NATO allies accuse Russia of sponsoring terrorist attacks in their countries – Washington Examiner

Russian President Vladimir Putin is orchestrating “terrorist attacks” against NATO countries, according to a pair of allied foreign ministers, citing a spate of arson incidents and other violence.

“It’s quite clear[ly] a terrorist attack sponsored by a hostile neighboring country against one of the NATO, NATO countries,” Lithuanian Foreign Minister Gabrielius Landsbergis said Wednesday on the sidelines of the NATO leaders summit in Washington, D.C. “The problem is, at this stage, that when you’re saying this, you immediately have to say what you’re going to do about it. … I’d like to remind that the only time that Article 5 was invoked was because of a terrorist attack.”

Russian President Vladimir Putin attends a Cabinet meeting via videoconference at the Novo-Ogaryovo residence outside Moscow, Wednesday, July 10, 2024. (Vyacheslav Prokofyev, Sputnik, Kremlin Pool Photo via AP)

Landsbergis offered that assessment in reference to a series of recent arson incidents in Poland and Lithuania, two NATO members that share a border long regarded as one of the most vulnerable places in the alliance.

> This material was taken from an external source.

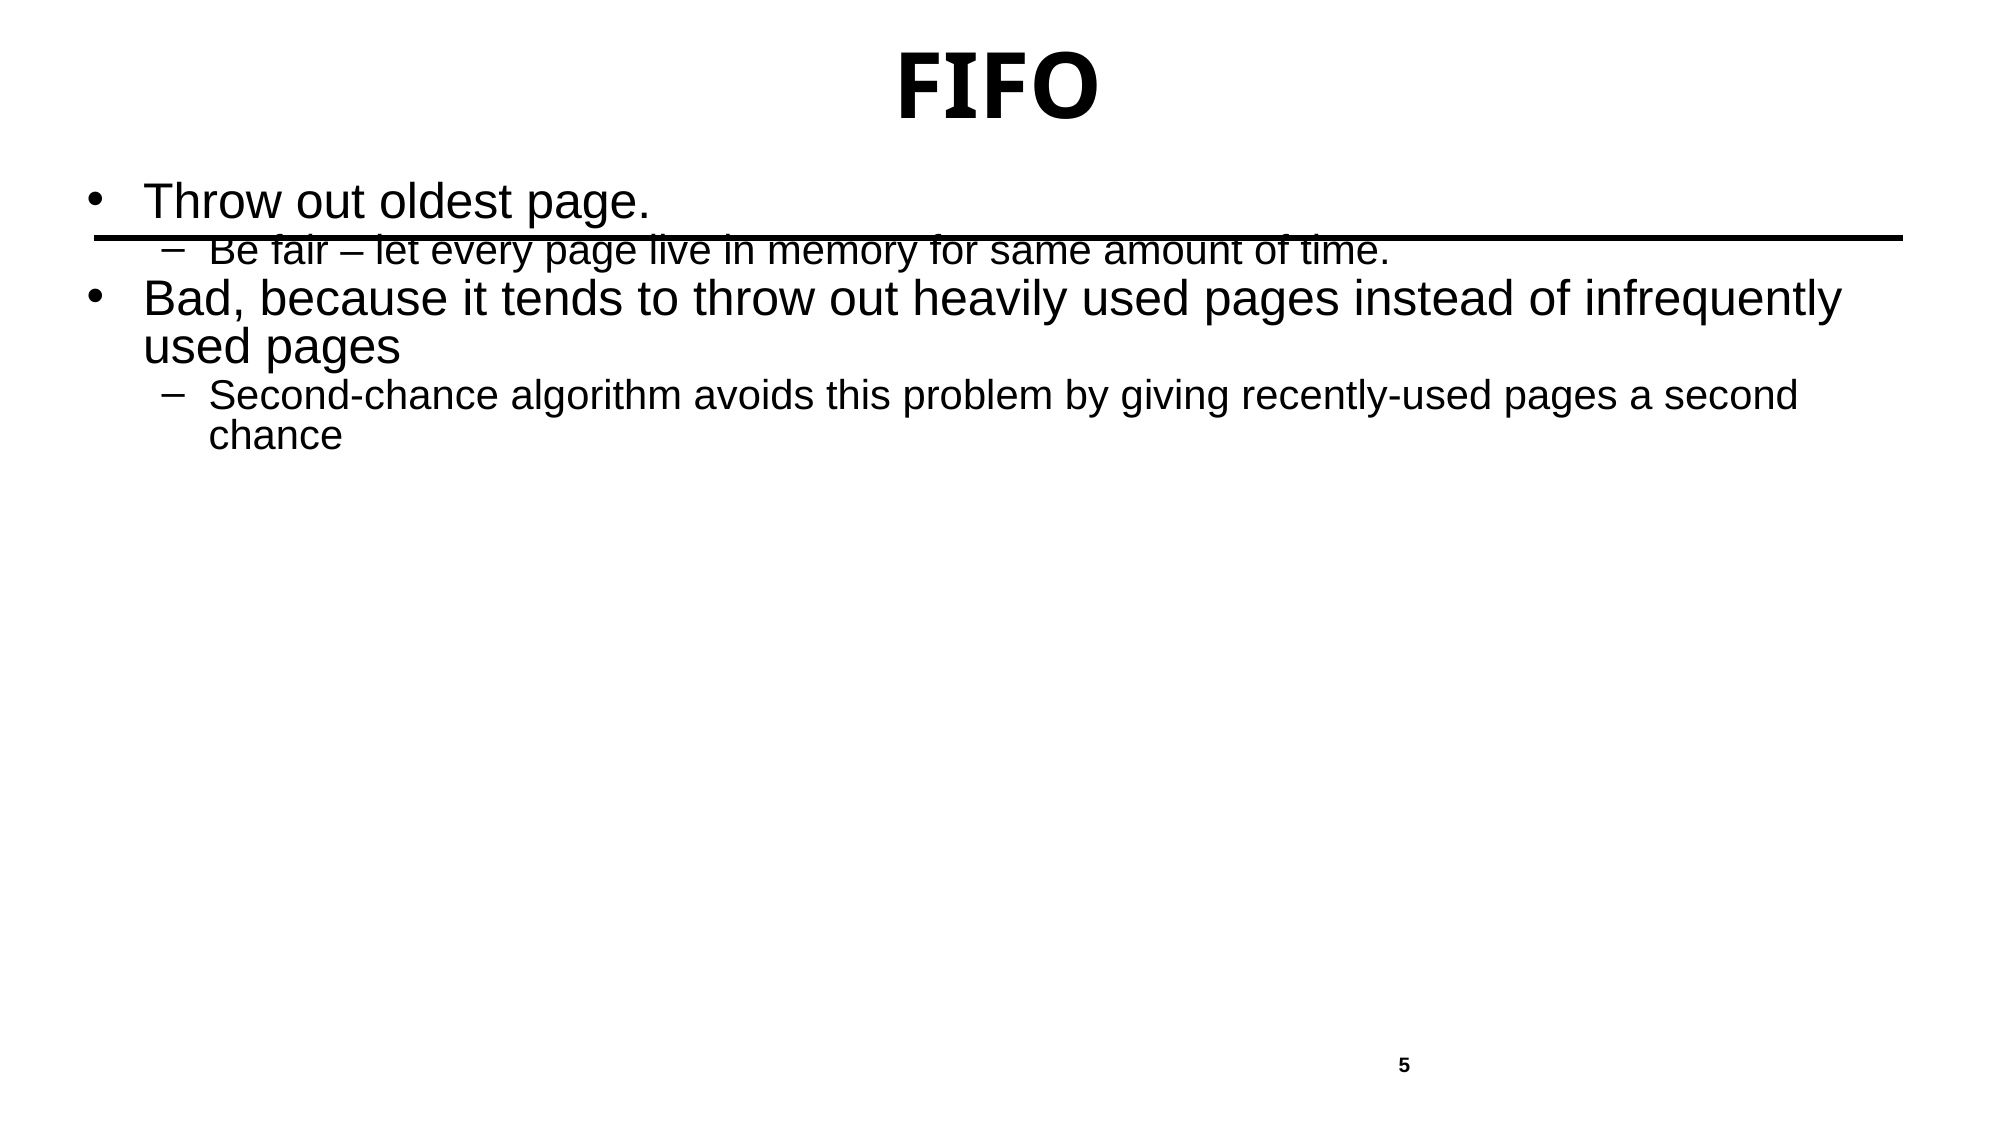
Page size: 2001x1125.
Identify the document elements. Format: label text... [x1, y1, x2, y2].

Likewise, an aide to the late opposition leader Alexei Navalny was attacked by a hammer-wielding assailant in March.

President Joe Biden and NATO Secretary-General Jens Stoltenberg, right, welcome Lithuanian President Gitanas Nauseda to the NATO summit, Wednesday, July 10, 2024, in Washington. (AP Photo/Evan Vucci)

“I’m not sure whether you know — it can be called just hybrid events or gray zone event any longer,” Landsbergis said, referring to the way Western leaders typically categorize such unconventional operations by Russia.

Polish Foreign Minister Radoslaw Sikorski agreed that Russia’s recent operations qualify as terrorist attacks against NATO.

“It’s not just arson,” Sikorski said. “They are sending death squads that kill people. That’s definitely terrorism.”

The transatlantic alliance is expected to agree to a “national mechanism to bring military and civilian planning together,” a senior NATO official told reporters this week, to manage these “hybrid attacks.”

Landsbergis, who said he is “happy” that the allies are addressing the problem in a formal way, argued that a failure to punish such operations would invite Putin to engage in more overt forms of aggression.

“Putin will escalate because every time we keep silent, he takes it as a weakness and pushes forward,” he said.


For the Lithuanian leader, there is an obvious way to retaliate without stumbling into a direct conflict with Russia: giving a green light to Ukrainian forces, which are largely restricted from using Western weapons inside Russia.

“Now we have a country that’s willing to manage escalation for us,” he said. “They’re actually asking here in Washington today, allow us to strike deeper into Russian territory, ‘We will manage your escalation for you.’ … If they [feel free] to attack us in any way that they think of, then let’s allow the Ukrainians to attack them.”